== Angezeigter Text

Antje Vollmer besucht Freistatt
"Runder Tisch Heimkinder"

Von Robert Burg


Über die Lebensverhältnisse von Fürsorgezöglingen, die in den 1950er- und 1960er-Jahren in der Diakonie Freistatt untergebracht waren, und über den Umgang mit dem Thema informierte sich Dr. Antje Vollmer Mitte November. Die Theologin und ehemalige Bundestagsvizepräsidentin leitet heute den "Runden Tisch Heimkinder", der sich mit einem schwierigen Kapitel nachkriegsdeutscher Jugendarbeit befasst.


"Freistatt ist in der Aufarbeitung schon sehr weit", stellte Dr. Antje Vollmer bei ihrem Besuch fest. Sie begrüße es, wenn Einrichtungen den Schritt in die Öffentlichkeit selbst wagten. Dies sei leider immer noch nicht überall der Fall. Gemeinsam mit ihren beiden Referenten Katharina Loerbroks und Holger Wendelin unternahm die langjährige Bundestagsabgeordnete eine Rundreise durch Deutschland und besuchte evangelische, katholische und staatliche Einrichtungen sowie Häuser von freien Trägern. Die Diakonie Freistatt, zugehörig zum Stiftungsbereich Bethel im Norden, ist eine Anbieterin von Jugendhilfeeinrichtungen, die wegen Misshandlungsvorfällen in der Fürsorgeerziehung in der Kritik stehen. Insgesamt gab es in Freistatt 7.000 Heimkinder, maximal 400 lebten gleichzeitig in der ehemaligen Arbeiterkolonie.

"Wir wollen uns vor Ort ein Bild machen", sagte Dr. Antje Vollmer bei ihrem Besuch. Die Vertreter des Runden Tischs interessiert vor allem, wie die Einrichtungen mit den Bewohner-Akten umgehen, wie der Kontakt zu den ehemaligen Erziehern und "Zöglingen" ist und wie man generell mit der eigenen Vergangenheit umgeht. "Manchmal spürt man in den Räumen noch den Geist von früher", so Dr. Vollmer. In Freistatt begleiteten Petra Gothe und Dr. Werner Hagenah von der Geschäftsführung von Bethel im Norden sowie Jugendhilfe-Bereichsleiter Rüdiger Scholz die Delegation aus Berlin. "Vielen ehemaligen Heimkindern ist es wichtig, dass man ihnen glaubt", unterstrich Rüdiger Scholz die offene Haltung Bethels in der Heimkinder-Debatte. "Wir wollen über die Aufarbeitung hinaus mit ihnen ins Gespräch kommen." Besonders wichtig für die Betroffenen: Bereits vor mehreren Jahren öffnete die Diakonie Freistatt ihr Archiv, unterstützte ehemalige Heimkinder bei der Klärung von Rentenfragen und gab Kopien der vollständigen Akten an die Betroffenen heraus.

====
== Vorliegende Einträge

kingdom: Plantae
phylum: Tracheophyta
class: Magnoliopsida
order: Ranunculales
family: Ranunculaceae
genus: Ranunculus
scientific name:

====
== Vorliegende Einträge

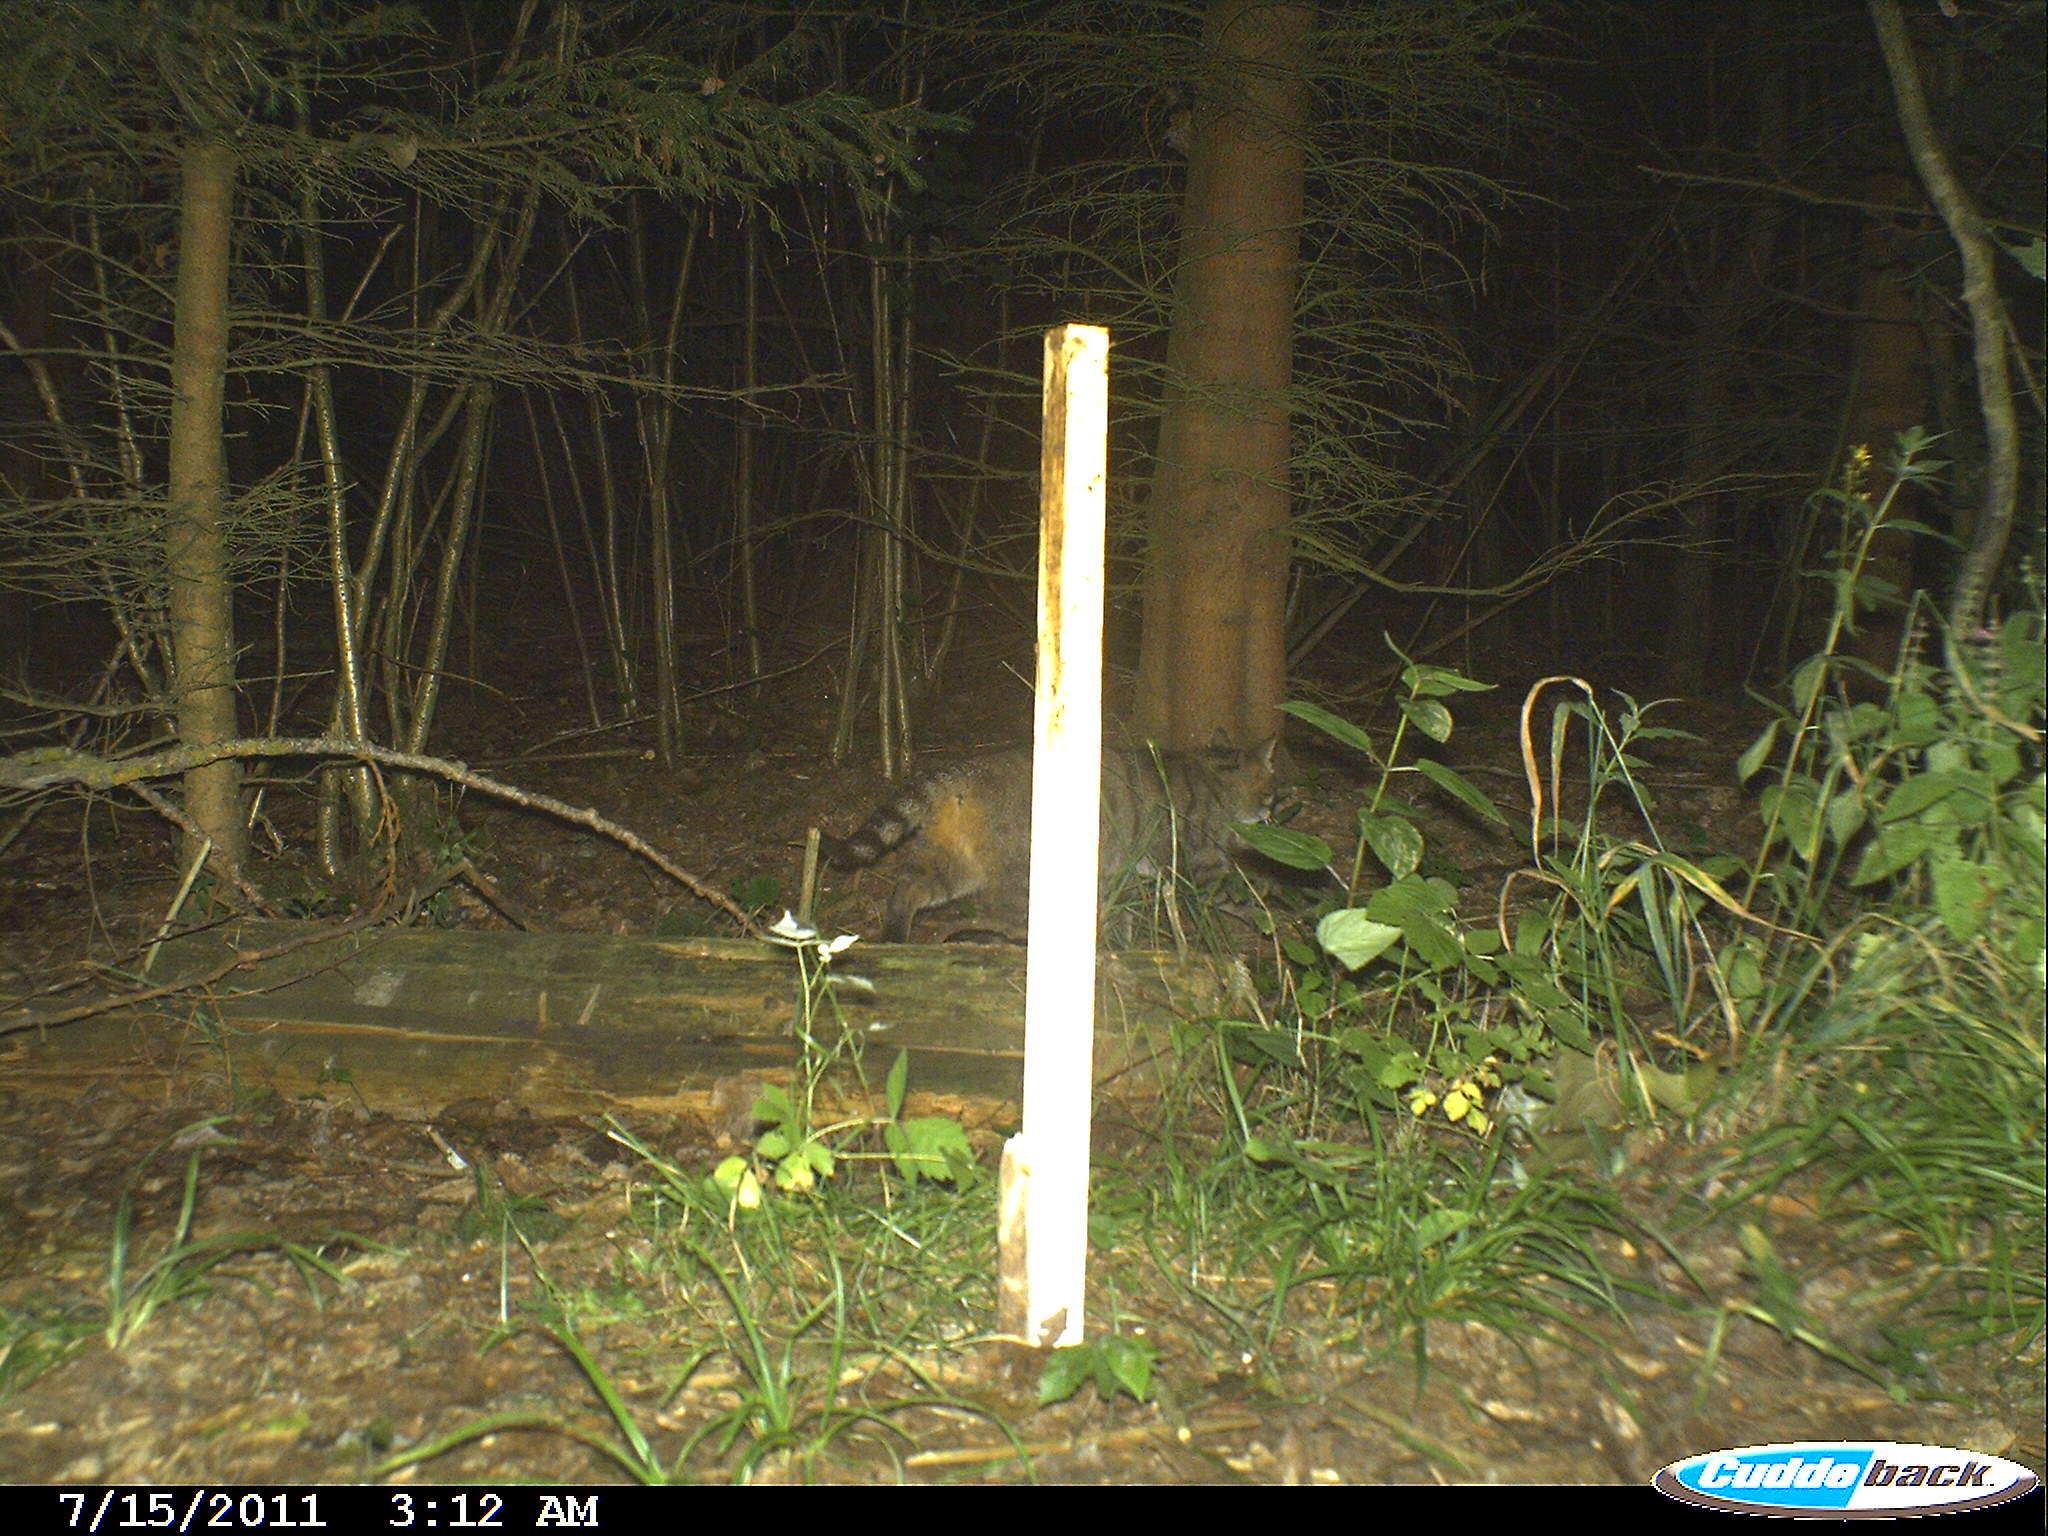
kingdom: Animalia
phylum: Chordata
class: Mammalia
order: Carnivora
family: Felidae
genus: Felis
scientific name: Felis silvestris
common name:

====

→ **Zu erledigen**:
Können Sie im Text über Antje Vollmers Besuch in Freistatt den Abschnitt wörtlich abschreiben, der mit den Worten beginnt, in denen „Antje Vollmer besucht“ steht, und mit „nachkriegsdeutscher Jugendarbeit befasst.“ schließt? Die Daten werden hierfür nicht gebraucht.

→ **Richtige Antwort**:
Antje Vollmer besucht Freistatt
"Runder Tisch Heimkinder"

Von Robert Burg


Über die Lebensverhältnisse von Fürsorgezöglingen, die in den 1950er- und 1960er-Jahren in der Diakonie Freistatt untergebracht waren, und über den Umgang mit dem Thema informierte sich Dr. Antje Vollmer Mitte November. Die Theologin und ehemalige Bundestagsvizepräsidentin leitet heute den "Runden Tisch Heimkinder", der sich mit einem schwierigen Kapitel nachkriegsdeutscher Jugendarbeit befasst.